Tesamorelin functions as a synthetic analogue of growth hormone-releasing hormone, binding specifically to GHRH receptors on somatotroph cells in the anterior pituitary gland. This targeted approach allows for precise stimulation of the body's natural growth hormone production pathways.

Upon binding to GHRH receptors (G-protein coupled receptors), tesamorelin triggers a well-characterised cascade: adenylyl cyclase activation increases cyclic adenosine monophosphate (cAMP) levels, which activates protein kinase A (PKA). This phosphorylates CREB (cAMP response element-binding protein), ultimately enhancing growth hormone gene transcription and triggering GH synthesis and release.

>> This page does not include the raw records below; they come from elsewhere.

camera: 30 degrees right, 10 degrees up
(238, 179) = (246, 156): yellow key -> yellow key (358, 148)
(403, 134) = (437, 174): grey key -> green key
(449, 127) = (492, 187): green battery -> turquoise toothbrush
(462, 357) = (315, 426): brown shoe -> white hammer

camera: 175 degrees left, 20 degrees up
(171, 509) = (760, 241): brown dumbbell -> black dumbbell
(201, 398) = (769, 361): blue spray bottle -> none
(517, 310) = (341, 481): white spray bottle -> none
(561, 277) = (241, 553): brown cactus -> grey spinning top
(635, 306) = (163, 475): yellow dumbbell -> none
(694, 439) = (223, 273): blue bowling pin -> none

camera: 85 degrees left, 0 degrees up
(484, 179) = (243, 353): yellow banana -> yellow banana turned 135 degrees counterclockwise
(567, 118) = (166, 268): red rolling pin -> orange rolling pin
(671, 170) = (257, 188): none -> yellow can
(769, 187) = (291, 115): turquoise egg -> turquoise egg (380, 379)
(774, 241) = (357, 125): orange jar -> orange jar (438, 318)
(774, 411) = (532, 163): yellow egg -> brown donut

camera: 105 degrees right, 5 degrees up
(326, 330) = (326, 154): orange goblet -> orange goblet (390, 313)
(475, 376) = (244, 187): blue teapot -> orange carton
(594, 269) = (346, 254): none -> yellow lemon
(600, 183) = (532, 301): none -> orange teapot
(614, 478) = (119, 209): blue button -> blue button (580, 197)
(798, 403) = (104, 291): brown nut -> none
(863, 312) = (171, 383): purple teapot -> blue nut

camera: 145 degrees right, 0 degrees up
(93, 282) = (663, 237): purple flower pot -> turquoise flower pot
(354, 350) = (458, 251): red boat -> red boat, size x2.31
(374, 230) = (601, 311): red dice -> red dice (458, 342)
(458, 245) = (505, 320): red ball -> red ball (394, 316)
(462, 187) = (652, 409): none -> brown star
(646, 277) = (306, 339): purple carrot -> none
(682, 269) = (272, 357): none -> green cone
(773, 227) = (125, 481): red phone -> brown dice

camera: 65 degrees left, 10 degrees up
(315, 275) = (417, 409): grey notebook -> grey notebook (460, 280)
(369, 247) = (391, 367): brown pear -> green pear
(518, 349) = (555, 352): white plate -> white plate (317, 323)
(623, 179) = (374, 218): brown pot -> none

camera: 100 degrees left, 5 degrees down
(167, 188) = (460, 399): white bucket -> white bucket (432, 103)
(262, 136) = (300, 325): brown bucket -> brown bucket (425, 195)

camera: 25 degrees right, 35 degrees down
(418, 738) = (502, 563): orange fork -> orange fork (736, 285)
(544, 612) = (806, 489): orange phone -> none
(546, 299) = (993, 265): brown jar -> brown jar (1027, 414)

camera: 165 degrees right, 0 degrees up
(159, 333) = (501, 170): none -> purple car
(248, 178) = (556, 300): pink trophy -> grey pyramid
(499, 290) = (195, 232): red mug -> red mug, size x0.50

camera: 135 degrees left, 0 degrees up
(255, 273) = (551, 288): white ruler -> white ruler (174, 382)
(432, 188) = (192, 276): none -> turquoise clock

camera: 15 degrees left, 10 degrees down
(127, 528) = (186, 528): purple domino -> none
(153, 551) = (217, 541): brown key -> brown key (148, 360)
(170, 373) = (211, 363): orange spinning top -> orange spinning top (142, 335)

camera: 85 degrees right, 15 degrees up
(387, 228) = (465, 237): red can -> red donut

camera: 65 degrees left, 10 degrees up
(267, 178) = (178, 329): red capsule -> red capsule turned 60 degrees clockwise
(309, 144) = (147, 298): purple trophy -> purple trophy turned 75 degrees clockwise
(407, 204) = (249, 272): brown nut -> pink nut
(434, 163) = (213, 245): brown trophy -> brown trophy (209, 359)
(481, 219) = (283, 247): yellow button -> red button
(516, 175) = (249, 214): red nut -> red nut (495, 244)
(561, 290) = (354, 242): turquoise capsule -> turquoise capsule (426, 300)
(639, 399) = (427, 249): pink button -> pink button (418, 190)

The released growth hormone then travels to the liver and peripheral tissues, binding to growth hormone receptors and stimulating IGF-1 production—the primary mediator of GH's effects. This includes enhanced lipolysis (particularly in visceral fat deposits), increased protein synthesis, and improved glucose metabolism.

Studies indicate that tesamorelin's effectiveness lies in what it doesn't disrupt. Unlike exogenous growth hormone, it preserves natural pulsatile release patterns and maintains feedback mechanisms. The hypothalamus can still regulate the system, preventing the desensitisation common with direct hormone replacement.

The peptide's structural modification—that trans-3-hexenoic acid group—protects it from rapid degradation by dipeptidyl peptidase-4 (DPP-4), extending its activity window. This is crucial because native GHRH has a half-life measured in minutes, whilst tesamorelin remains active for 26-38 minutes.

Research suggests that tesamorelin shows relative selectivity for visceral adipose tissue reduction compared to other GHRH analogues like [Sermorelin](/peptides/sermorelin). The exact mechanism behind this selectivity isn't fully understood but likely relates to tissue-specific receptor sensitivity and local IGF-1 production patterns. This targeted action explains why clinical trials have shown tesamorelin to be particularly effective for HIV lipodystrophy, where visceral fat accumulation is the primary concern.